Неоконченный роман. Эльза (Арагон) - страница 66

Я Францию исколесил, а ты ждала в конце пути.
Узор обоев на стене порой немыслимо забыть
И то отчаянье, которое ни с кем не разделить.
Сменялась новой ночью ночь и комната — другой,
И ангел-истребитель с протянутой рукой
Преследует нас по пятам, летит за горизонт…
Все в сборе, полон двор людей — бордель везут на фронт.
Что твой роман, что жизнь сама — различья больше нет.
Вот ты с листовками идешь, и вьется легкий след.
Он в горы по снегу ведет, в какой-то старый дом,
Его я знаю хорошо, писала ты о нем.
Вот наступило рождество — у нас беда, нужда…
Но можжевельник, весь в огне, кто бросил нам тогда?
И сразу пламя поднялось, в твою пылая честь.
Но не останемся мы здесь, что делать тут — [бог весть!
И вот опять бульвар Морлан и невысокий дом.
Ты все о прошлом говоришь — не помню я о нем.
В деревне, где майор Азюр нашел себе приют,
Шахерезадою тебя позднее назовут.
Над головой навис топор, но ты ведешь упорный спор
И продолжаешь сказки нить, чтобы до завтра жизнь продлить.

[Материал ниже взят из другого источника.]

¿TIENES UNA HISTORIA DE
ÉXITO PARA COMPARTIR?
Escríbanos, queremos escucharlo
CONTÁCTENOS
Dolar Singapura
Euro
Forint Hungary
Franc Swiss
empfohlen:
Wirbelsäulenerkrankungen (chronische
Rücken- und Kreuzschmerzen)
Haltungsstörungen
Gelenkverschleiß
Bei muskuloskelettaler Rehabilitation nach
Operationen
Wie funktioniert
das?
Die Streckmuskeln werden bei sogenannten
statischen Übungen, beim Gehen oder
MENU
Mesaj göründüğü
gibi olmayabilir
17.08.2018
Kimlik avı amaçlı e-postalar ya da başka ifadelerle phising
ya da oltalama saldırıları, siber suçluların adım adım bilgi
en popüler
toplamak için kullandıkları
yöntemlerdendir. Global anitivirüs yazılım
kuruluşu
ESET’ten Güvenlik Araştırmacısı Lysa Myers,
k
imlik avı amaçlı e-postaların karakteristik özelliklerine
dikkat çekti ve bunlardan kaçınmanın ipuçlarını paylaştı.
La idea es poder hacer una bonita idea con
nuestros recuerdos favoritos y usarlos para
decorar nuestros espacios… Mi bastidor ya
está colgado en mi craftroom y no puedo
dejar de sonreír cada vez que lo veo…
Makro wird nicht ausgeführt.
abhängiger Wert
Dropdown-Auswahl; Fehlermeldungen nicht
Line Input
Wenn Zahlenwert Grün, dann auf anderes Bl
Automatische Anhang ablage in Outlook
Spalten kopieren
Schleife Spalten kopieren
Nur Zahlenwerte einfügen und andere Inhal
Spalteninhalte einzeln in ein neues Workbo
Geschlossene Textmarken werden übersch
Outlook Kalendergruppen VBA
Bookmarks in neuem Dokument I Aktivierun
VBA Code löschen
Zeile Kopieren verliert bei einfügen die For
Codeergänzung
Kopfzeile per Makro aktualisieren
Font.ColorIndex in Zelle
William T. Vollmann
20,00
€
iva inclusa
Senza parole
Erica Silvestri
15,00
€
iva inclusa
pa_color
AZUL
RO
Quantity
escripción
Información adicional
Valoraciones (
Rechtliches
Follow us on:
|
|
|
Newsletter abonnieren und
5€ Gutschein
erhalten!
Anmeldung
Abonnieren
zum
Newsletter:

Фашист в вагоне — боже мой! — его зеленая рука
Листает рукопись твою… А ночь над лавкой мясника!
Случилось это в Сен-Рамбер. Ты не забыла этих мест?
В другое утро смерть придет, и на другой Голгофе — крест.
Когда осталась лишь зола, где память о былом огне?
Чтоб наше время понял я, твои глаза сияют мне.
Твои рассказы я люблю, все, от строки и до строки.
Затмение расшифровать помогут черные очки.
Шахерезада, это ты? О, как твой голос одинок!
С утра на тыща первый день, едва лишь занялся восток,
От той зари в грядущий день ты смело устремляешь взгляд.
В тумане за твоим плечом твои создания стоят.
Тереза, Дженни, Элизабет проходят за тобой вослед.
Лавчонок мертвенный неон, видения фальшивый свет,
И эта гнусная толпа — торгует всем, как есть она.
И этот первый сорт парней, что гибнут в наши времена.
Из книги в книгу, много лет она ведет один рассказ,
Одной трагедии верна. Чтоб донести ее до нас,
Она играет ту же роль, она жестка и холодна.
Любовь моя, как ты смела! Как эта роль твоя трудна!
Твоя жестокость так дика. Откуда ты ее взяла?
Я это видеть не могу! Прочь уберите зеркала!
Прочь уберите зеркала! Хоть слово вычеркните прочь.
Слова лишь мучают людей. Страданья им не превозмочь.
Оно растет, оно растет… О, если бы конец настал!
Боль человеческой души — ее размеров я не знал.
Но почему ты так мудра? Нет мудрости твоей конца.
Я понял с помощью твоей кровоточащие сердца.
Ты — воздух, жизнь моя в тебе, ее легчайшая пыльца.
Год пятьдесят шестой — кинжал, что кто-то надо мной занес.
Все, что я вижу и люблю, полно тревог, полно угроз.